REQUIRED ACTIONS
1 - List every organization named in the Constellations text, leaving out Constellations itself.
2 - Transcribe the Constellations text word for word, starting at "The project has" and ending at "of Greater Atlanta.".
3 - Summarize the Constellations text in two sentences.

TEXT
┄┄┄┄┄┄┄┄┄┄┄┄┄┄┄┄┄┄┄┄

The project has already scored top investors including Carol Tomé, chief financial officer of The Home Depot Inc., and her husband, Ramon, who formerly worked for the Georgia Department of Natural Resources and today is a board member with the Community Foundation of Greater Atlanta.

“Ramon and I love Atlanta and the state of Georgia,” Tomé wrote in an email to Atlanta Business Chronicle. “We believe in preservation … so Constellations was a perfect fit. We were able to invest in a project housed in a historic building that we intend to preserve, partner with creative and community-minded people, and bring us closer to the community we love.”

Other investors include:

  • Mike Gandy, a consultant with Boston Consulting Group. The Atlanta native earned his MBA from Harvard Business School and volunteers with Big Brothers Big Sisters of Metro Atlanta and the Young Leadership Council.
    “It’s wonderful to be able to invest in the future of Atlanta,” Gandy said in a a statement to Atlanta Business Chronicle. ‘This city has invested so much in me growing up and I’m just really fortunate to have found a like-minded group of people to return the favor. Building a stronger community will help push Atlanta to the next level and I believe that Constellations will play a part by doing that.”

┄┄┄┄┄┄┄┄┄┄┄┄┄┄┄┄┄┄┄┄

SUPPLIED INFORMATION
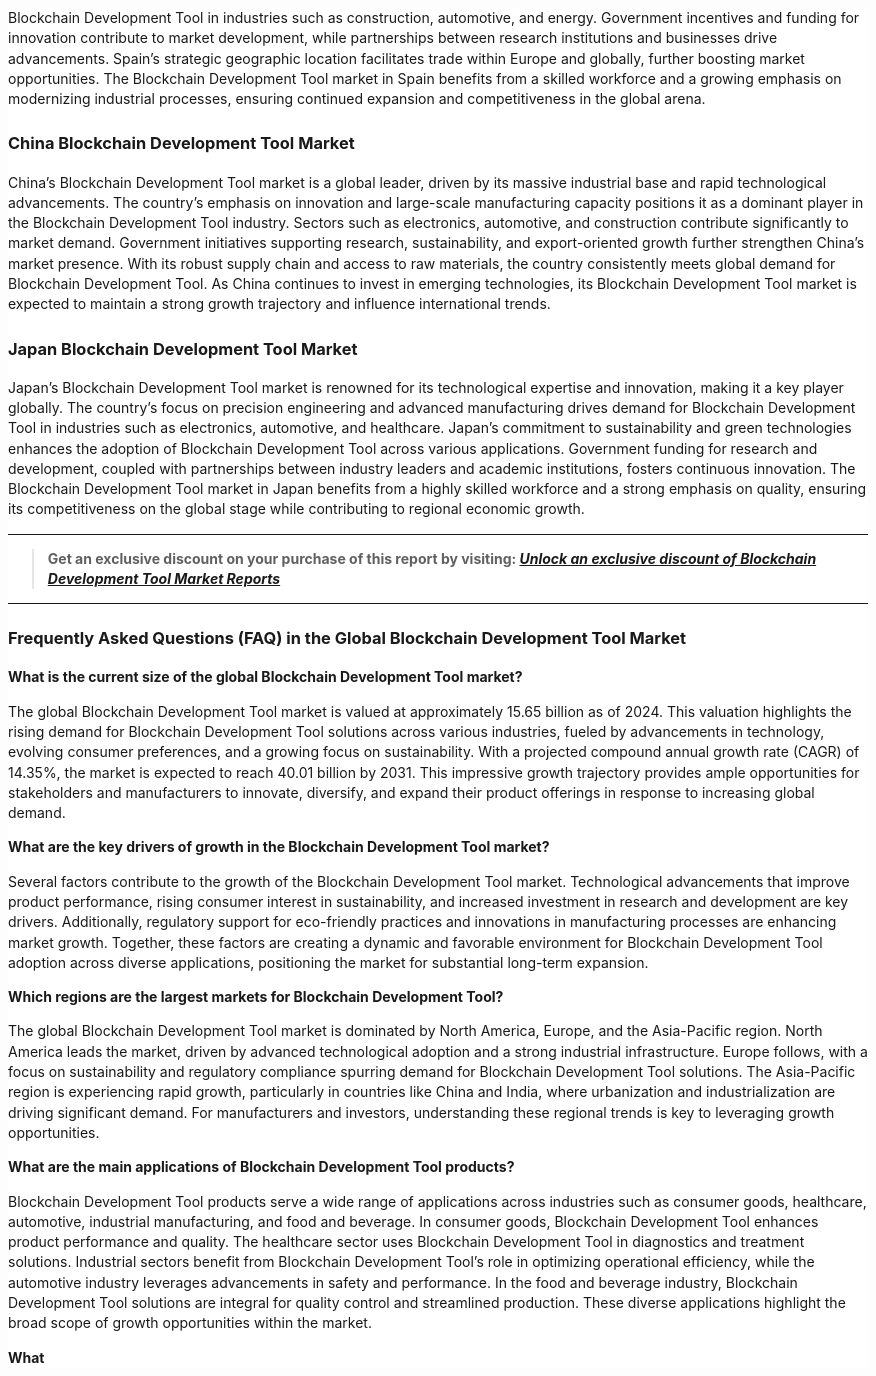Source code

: Blockchain Development Tool in industries such as construction, automotive, and energy. Government incentives and funding for innovation contribute to market development, while partnerships between research institutions and businesses drive advancements. Spain&rsquo;s strategic geographic location facilitates trade within Europe and globally, further boosting market opportunities. The Blockchain Development Tool market in Spain benefits from a skilled workforce and a growing emphasis on modernizing industrial processes, ensuring continued expansion and competitiveness in the global arena.</p><h3>China Blockchain Development Tool Market</h3><p>China&rsquo;s Blockchain Development Tool market is a global leader, driven by its massive industrial base and rapid technological advancements. The country&rsquo;s emphasis on innovation and large-scale manufacturing capacity positions it as a dominant player in the Blockchain Development Tool industry. Sectors such as electronics, automotive, and construction contribute significantly to market demand. Government initiatives supporting research, sustainability, and export-oriented growth further strengthen China&rsquo;s market presence. With its robust supply chain and access to raw materials, the country consistently meets global demand for Blockchain Development Tool. As China continues to invest in emerging technologies, its Blockchain Development Tool market is expected to maintain a strong growth trajectory and influence international trends.</p><h3>Japan Blockchain Development Tool Market</h3><p>Japan&rsquo;s Blockchain Development Tool market is renowned for its technological expertise and innovation, making it a key player globally. The country&rsquo;s focus on precision engineering and advanced manufacturing drives demand for Blockchain Development Tool in industries such as electronics, automotive, and healthcare. Japan&rsquo;s commitment to sustainability and green technologies enhances the adoption of Blockchain Development Tool across various applications. Government funding for research and development, coupled with partnerships between industry leaders and academic institutions, fosters continuous innovation. The Blockchain Development Tool market in Japan benefits from a highly skilled workforce and a strong emphasis on quality, ensuring its competitiveness on the global stage while contributing to regional economic growth.</p><hr /><blockquote><p><strong>Get an exclusive discount on your purchase of this report by visiting: <em><a href="://marketresearchpulse.com/ask-for-discount/71038?utm_source=Github&amp;utm_medium=019">Unlock an exclusive discount of Blockchain Development Tool Market Reports</a></em>&nbsp;</strong></p></blockquote><hr /><h3>Frequently Asked Questions (FAQ) in the Global Blockchain Development Tool Market</h3><p><strong>What is the current size of the global Blockchain Development Tool market?</strong></p><p>The global Blockchain Development Tool market is valued at approximately 15.65 billion as of 2024. This valuation highlights the rising demand for Blockchain Development Tool solutions across various industries, fueled by advancements in technology, evolving consumer preferences, and a growing focus on sustainability. With a projected compound annual growth rate (CAGR) of 14.35%, the market is expected to reach 40.01 billion by 2031. This impressive growth trajectory provides ample opportunities for stakeholders and manufacturers to innovate, diversify, and expand their product offerings in response to increasing global demand.</p><p><strong>What are the key drivers of growth in the Blockchain Development Tool market?</strong></p><p>Several factors contribute to the growth of the Blockchain Development Tool market. Technological advancements that improve product performance, rising consumer interest in sustainability, and increased investment in research and development are key drivers. Additionally, regulatory support for eco-friendly practices and innovations in manufacturing processes are enhancing market growth. Together, these factors are creating a dynamic and favorable environment for Blockchain Development Tool adoption across diverse applications, positioning the market for substantial long-term expansion.</p><p><strong>Which regions are the largest markets for Blockchain Development Tool?</strong></p><p>The global Blockchain Development Tool market is dominated by North America, Europe, and the Asia-Pacific region. North America leads the market, driven by advanced technological adoption and a strong industrial infrastructure. Europe follows, with a focus on sustainability and regulatory compliance spurring demand for Blockchain Development Tool solutions. The Asia-Pacific region is experiencing rapid growth, particularly in countries like China and India, where urbanization and industrialization are driving significant demand. For manufacturers and investors, understanding these regional trends is key to leveraging growth opportunities.</p><p><strong>What are the main applications of Blockchain Development Tool products?</strong></p><p>Blockchain Development Tool products serve a wide range of applications across industries such as consumer goods, healthcare, automotive, industrial manufacturing, and food and beverage. In consumer goods, Blockchain Development Tool enhances product performance and quality. The healthcare sector uses Blockchain Development Tool in diagnostics and treatment solutions. Industrial sectors benefit from Blockchain Development Tool&rsquo;s role in optimizing operational efficiency, while the automotive industry leverages advancements in safety and performance. In the food and beverage industry, Blockchain Development Tool solutions are integral for quality control and streamlined production. These diverse applications highlight the broad scope of growth opportunities within the market.</p><p><strong>What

┄┄┄┄┄┄┄┄┄┄┄┄┄┄┄┄┄┄┄┄

ANSWERS BELOW
1 -
The Home Depot Inc.
Georgia Department of Natural Resources
Community Foundation of Greater Atlanta
Atlanta Business Chronicle
Boston Consulting Group
Harvard Business School
Big Brothers Big Sisters of Metro Atlanta
Young Leadership Council

2 -
The project has already scored top investors including Carol Tomé, chief financial officer of The Home Depot Inc., and her husband, Ramon, who formerly worked for the Georgia Department of Natural Resources and today is a board member with the Community Foundation of Greater Atlanta.

3 - The Constellations project has drawn investors including Carol Tomé, chief financial officer of The Home Depot Inc., and her husband, Ramon, who said they love Atlanta and Georgia and value the chance to preserve the project's historic building. Another investor, Boston Consulting Group consultant and Atlanta native Mike Gandy, said he is glad to invest in Atlanta's future and believes Constellations will help build a stronger community.